Software Fault Prediction (SFP) is the most persuasive research area of software engineering. Software Fault Prediction which is carried out within the same software project is known as With-In Fault Prediction. However, local data repositories are not enough to build the model of With-in software Fault prediction. The idea of cross-project fault prediction (CPFP) has been suggested in recent years, which aims to construct a prediction model on one project, and use that model to predict the other project. However, CPFP requires that both the training and testing datasets use the same set of metrics.
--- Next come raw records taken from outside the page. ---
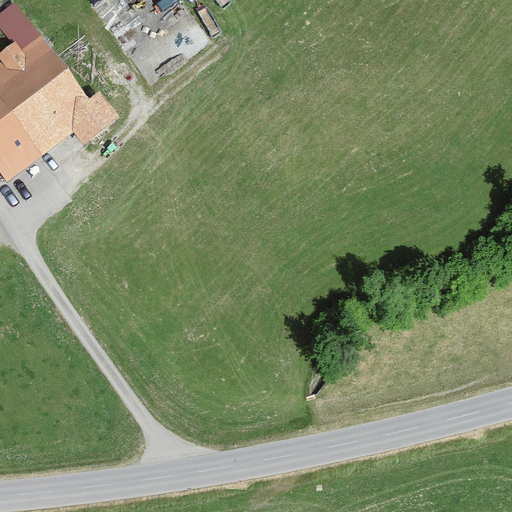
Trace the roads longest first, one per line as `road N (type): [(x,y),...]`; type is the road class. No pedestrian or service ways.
road 1 (tertiary): [(511,403),(213,470),(0,497)]
road 2 (track): [(167,476),(155,431),(20,238),(43,186)]
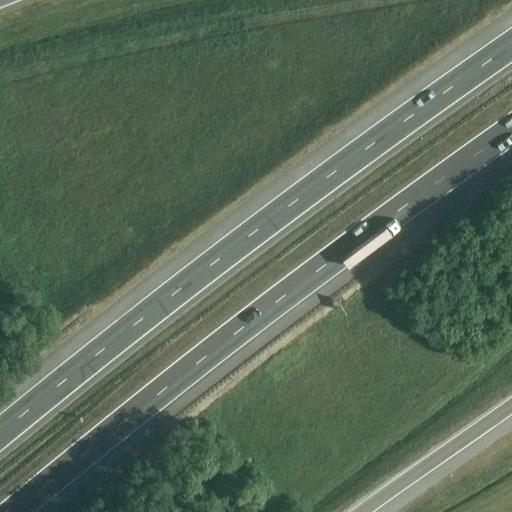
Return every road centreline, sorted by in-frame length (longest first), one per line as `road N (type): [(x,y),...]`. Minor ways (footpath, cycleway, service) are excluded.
road 1 (motorway): [(511,45),(209,267),(0,433)]
road 2 (motorway): [(13,511),(511,130)]
road 3 (motorway): [(362,511),(511,406)]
As a consequence, traditional CPFP approaches are challenging to implement through projects with diverse metric sets. The specific case of CPFP is Heterogeneous Fault Prediction (HFP), which allows the program to predict faults among projects with diverse metrics. The proposed framework aims to achieve an HFP model by implementing Feature Selection on both the source and target datasets to build an efficient prediction model using supervised machine learning techniques. Our approach is applied on two open-source projects, Linux and MySQL, and prediction is evaluated based on Area Under Curve (AUC) performance measure. The key results of the proposed approach are as follows: It significantly gives better results of prediction performance for heterogeneous projects as compared with cross projects. Also, it demonstrates that feature selection with feature mapping has a significant effect on HFP models. Non-parametric statistical analyses, such as the Friedman and Nemenyi Post-hoc Tests, are applied, demonstrating that Logistic Regression performed significantly better than other supervised learning algorithms in HFP models.

查看原文

微信好友朋友圈 QQ好友复制链接

本刊更多论文

基于特征选择和监督学习算法的异构故障预测

软件故障预测(SFP)是软件工程中最有说服力的研究领域。在同一软件项目中进行的软件故障预测称为内故障预测。然而，本地数据存储库不足以构建软件内故障预测模型。近年来提出了跨项目断层预测的思想，其目的是在一个项目上建立预测模型，并用该模型预测另一个项目。然而，CPFP要求训练和测试数据集使用相同的指标集。因此，传统的CPFP方法很难通过具有不同度量集的项目来实现。CPFP的具体案例是异构故障预测(HFP)，它允许程序预测具有不同度量的项目之间的故障。提出的框架旨在通过在源数据集和目标数据集上实现特征选择来实现HFP模型，从而使用监督机器学习技术构建有效的预测模型。我们的方法应用于两个开源项目，Linux和MySQL，并基于曲线下面积(AUC)性能度量来评估预测。该方法的主要结果如下:与跨项目相比，它在异构项目的预测性能上明显优于跨项目。同时，利用特征映射进行特征选择对HFP模型有显著的影响。应用非参数统计分析，如Friedman和Nemenyi事后检验，表明逻辑回归在HFP模型中的表现明显优于其他监督学习算法。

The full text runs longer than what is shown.